Rowe played in 622 ECHL games and finished his iron-man career in a Walleye uniform this past season, which was his second stint with Toledo.
Last season, Rowe became just the seventh player in the 25-year history of the ECHL to reach the 600 games played plateau.
Rowe ranks 14th in ECHL history with 236 goals and is tied for 18th all-time with 521 points.
Rowe, who turned 33 in June, said the physical aspect of the game had taken its toll.
“Over the last few years, the body has been taking a beating,” Rowe said. “I had good weeks and bad weeks this summer with my body. So I decided if I want to live a productive life after hockey and keep active, this is the right thing to do.”
Rowe was honored as a member of the ECHL All-Decade Team in 2010.

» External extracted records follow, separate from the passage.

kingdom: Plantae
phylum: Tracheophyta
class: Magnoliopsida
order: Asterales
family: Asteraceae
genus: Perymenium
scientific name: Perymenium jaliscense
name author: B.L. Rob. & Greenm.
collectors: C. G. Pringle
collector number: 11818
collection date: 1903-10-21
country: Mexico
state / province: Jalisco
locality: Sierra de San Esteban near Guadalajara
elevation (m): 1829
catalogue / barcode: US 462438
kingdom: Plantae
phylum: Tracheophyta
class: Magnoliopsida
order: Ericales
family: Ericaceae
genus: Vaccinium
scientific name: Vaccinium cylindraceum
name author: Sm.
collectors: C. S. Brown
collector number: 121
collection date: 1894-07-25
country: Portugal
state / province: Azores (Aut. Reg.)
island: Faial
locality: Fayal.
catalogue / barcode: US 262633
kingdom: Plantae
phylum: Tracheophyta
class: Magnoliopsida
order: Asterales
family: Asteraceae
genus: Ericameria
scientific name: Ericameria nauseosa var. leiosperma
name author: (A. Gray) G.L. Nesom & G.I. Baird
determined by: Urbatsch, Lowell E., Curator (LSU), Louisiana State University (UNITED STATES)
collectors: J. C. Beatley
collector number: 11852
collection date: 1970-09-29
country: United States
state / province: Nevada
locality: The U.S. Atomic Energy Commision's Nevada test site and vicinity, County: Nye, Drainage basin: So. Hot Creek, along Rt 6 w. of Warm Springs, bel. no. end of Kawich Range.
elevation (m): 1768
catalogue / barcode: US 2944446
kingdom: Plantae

Last season with the Walleye, Rowe tallied 30 points with 14 goals and 16 assists in 61 regular-season games, while being assessed only 19 minutes in penalties.
After the season, Rowe won the ECHL's Sportsmanship Award. The honor is presented annually to the player who has exhibited the best sportsmanship combined with a high standard of playing ability.
The Burford, Ontario native played in 723 total games as a pro, including 101 in the American Hockey League.
“I've had a lot of good memories and met a lot of people though my career. It's hard to give it up,” Rowe said.
Rowe's pro career began in 2001-02 with the Peoria Rivermen. He has played in the ECHL for 12 seasons with Peoria, Johnstown, Charlotte, Trenton, and Toledo. Rowe said one of his proudest accomplishments was that he was never traded.
In 2004, Rowe was named Most Valuable Player of the 2004 ECHL all-star game in Peoria.
Rowe, who has settled in Belleville, Ontario where he played his junior career, said he may enter the coaching ranks. He also said he is considering becoming a firefighter or police officer.
“I would want people to remember me as a hard worker,” Rowe said. “I led by example and put in the second effort. If you don't have all the talent, you can still have the heart and hard work to do it.”